Work item a |
According to the blog post on investment company cost disclosure, on what day does the FCA consultation on the new CCI regime close?

--- Excerpt to read Enclosed Below ---

17th March 2025
Shakespeare fans will know what the title references this week. Perhaps I am guilty of some hyperbole in comparing our Cost Disclosure Campaign Group to the tired and outnumbered English battling the French at Agincourt. Nonetheless, the purpose of this week’s blog is to issue a hopefully similarly rousing cry to arms to that Shakespeare wrote for Henry V…. as well as a similar result!
The campaign for the correct treatment and disclosure of investment company costs is now stretching into its fourth year. The latest chapter in the campaign, and arguably our Agincourt, is the FCA consultation on the new CCI regime (which replaces PRIIPs) that closes on Thursday 20th March (next week as I write this). We must beg your attention in the same way we did just over a year ago with the now infamous HM Treasury consultation, with our joint submission garnering 330 signatories. We have achieved much, but we have yet to enshrine our aims in all parts of law and regulation. Another joint submission is our chance to finally obtain the correct treatment of investment companies in legislation and regulation.
In brief, here is the current state of play, with some history. Prior to the adoption of various strands of EU legislation (AIFMD (2013), PRIIPs and MIFID (2018)), listed closed ended investment companies (LCIC – aka ‘investment trusts’) expenses were treated correctly. LCICs are listed corporate entities that share characteristics with both commercial companies and ‘funds’. Like funds, they have portfolios with NAVs (net asset values). Like listed commercial companies, they have expenses and a share price. All expenses are deducted from the NAV, with no deductions from the share price. These expenses are made up of many things, including a fee (commonly known as the annual management charge (AMC)) paid to the investment adviser – the entity employed by the Board to manage the portfolio. Those fees resemble the ‘ongoing costs’ of open-ended funds – including the largest part – the AMC. With open-ended funds, these ‘ongoing costs’ are deducted from the value of the investment. With LCICs, they are not. As with all listed capital market instruments, the market acts as a discounting mechanism of cash flows. What is known as ‘ongoing costs’ for open-ended funds are really recurring operating expenses for LCICs, and the share price ‘discounts’ these expenses given they are known in advance. They are one factor explaining a deviation between the share price of a LCIC and its NAV.

--- End of Enclosed Excerpt to read ---
--- Dataset entries Enclosed Below ---

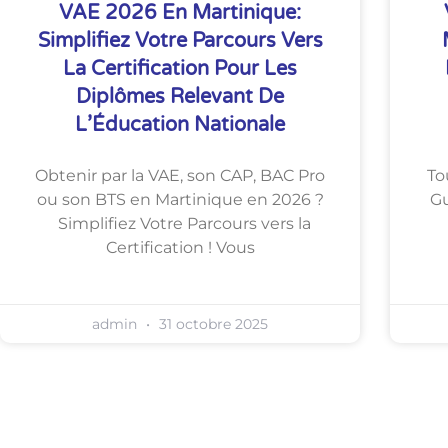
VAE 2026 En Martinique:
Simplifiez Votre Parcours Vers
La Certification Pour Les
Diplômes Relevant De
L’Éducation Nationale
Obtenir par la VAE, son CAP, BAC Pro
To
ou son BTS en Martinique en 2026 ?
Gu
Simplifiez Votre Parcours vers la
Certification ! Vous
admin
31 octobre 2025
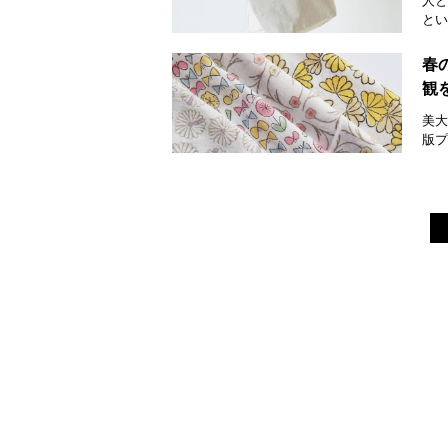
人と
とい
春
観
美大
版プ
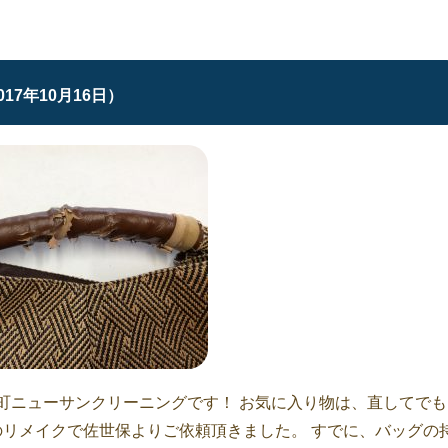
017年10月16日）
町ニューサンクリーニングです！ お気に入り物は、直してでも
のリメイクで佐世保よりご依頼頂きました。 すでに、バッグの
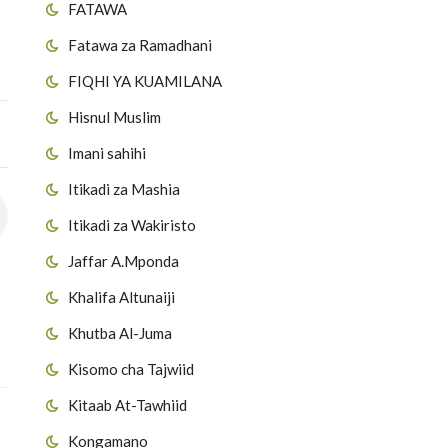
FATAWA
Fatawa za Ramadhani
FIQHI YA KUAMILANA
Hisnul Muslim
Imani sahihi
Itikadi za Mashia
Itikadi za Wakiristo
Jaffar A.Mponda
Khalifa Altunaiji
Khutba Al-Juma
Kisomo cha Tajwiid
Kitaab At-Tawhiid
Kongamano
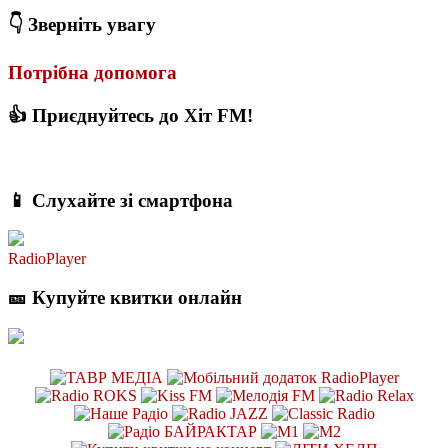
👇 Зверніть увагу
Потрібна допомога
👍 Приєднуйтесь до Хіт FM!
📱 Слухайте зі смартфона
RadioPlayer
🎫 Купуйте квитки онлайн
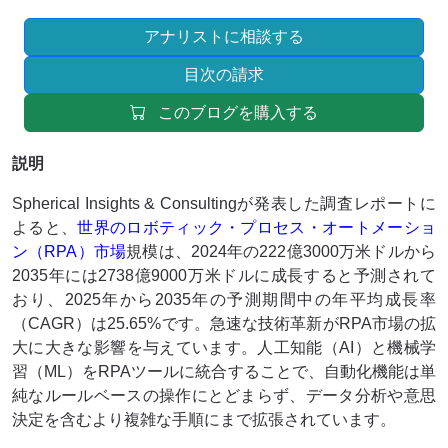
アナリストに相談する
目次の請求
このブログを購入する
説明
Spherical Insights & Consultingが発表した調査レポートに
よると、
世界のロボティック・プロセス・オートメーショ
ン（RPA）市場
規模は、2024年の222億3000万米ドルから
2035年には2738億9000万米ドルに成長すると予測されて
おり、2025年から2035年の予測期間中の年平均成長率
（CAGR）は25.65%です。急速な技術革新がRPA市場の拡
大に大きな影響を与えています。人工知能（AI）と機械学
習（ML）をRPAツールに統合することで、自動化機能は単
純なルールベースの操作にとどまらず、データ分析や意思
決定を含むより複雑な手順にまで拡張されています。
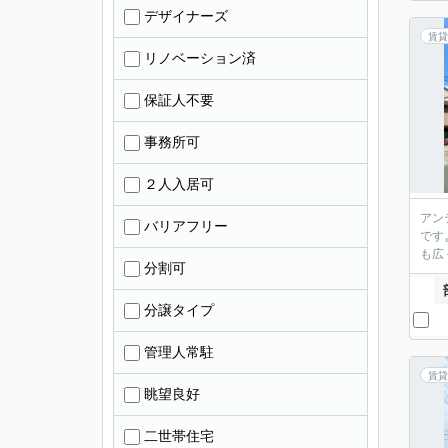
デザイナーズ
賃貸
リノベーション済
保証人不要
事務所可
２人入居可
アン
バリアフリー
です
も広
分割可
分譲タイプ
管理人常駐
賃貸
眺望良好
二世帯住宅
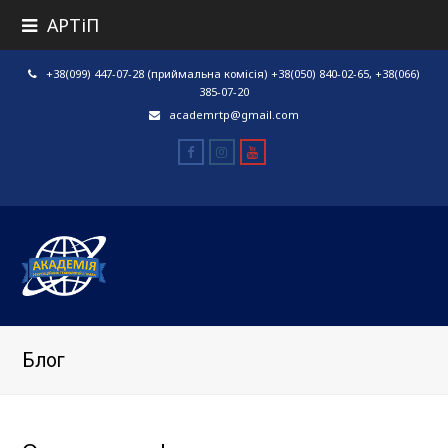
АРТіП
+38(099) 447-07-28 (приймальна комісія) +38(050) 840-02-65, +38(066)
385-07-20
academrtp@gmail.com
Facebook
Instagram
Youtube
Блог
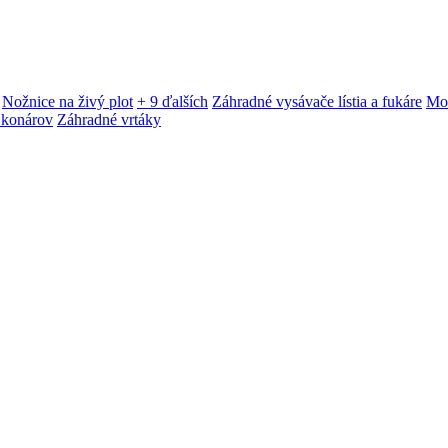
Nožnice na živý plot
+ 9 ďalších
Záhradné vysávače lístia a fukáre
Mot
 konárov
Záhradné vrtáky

--- End of Enclosed Dataset entries ---

Work item b |
Write out the rows word for word, from the start of the rows up to and including the line that contains "Купуйте квитки онлайн", and leave out the pictures.

Response area a |
Thursday 20th March

Response area b |
VAE 2026 En Martinique:
Simplifiez Votre Parcours Vers
La Certification Pour Les
Diplômes Relevant De
L’Éducation Nationale
Obtenir par la VAE, son CAP, BAC Pro
To
ou son BTS en Martinique en 2026 ?
Gu
Simplifiez Votre Parcours vers la
Certification ! Vous
admin
31 octobre 2025
人と
とい
春
観
美大
版プ
017年10月16日）
町ニューサンクリーニングです！ お気に入り物は、直してでも
のリメイクで佐世保よりご依頼頂きました。 すでに、バッグの
FATAWA
Fatawa za Ramadhani
FIQHI YA KUAMILANA
Hisnul Muslim
Imani sahihi
Itikadi za Mashia
Itikadi za Wakiristo
Jaffar A.Mponda
Khalifa Altunaiji
Khutba Al-Juma
Kisomo cha Tajwiid
Kitaab At-Tawhiid
Kongamano
👇 Зверніть увагу
Потрібна допомога
👍 Приєднуйтесь до Хіт FM!
📱 Слухайте зі смартфона
RadioPlayer
🎫 Купуйте квитки онлайн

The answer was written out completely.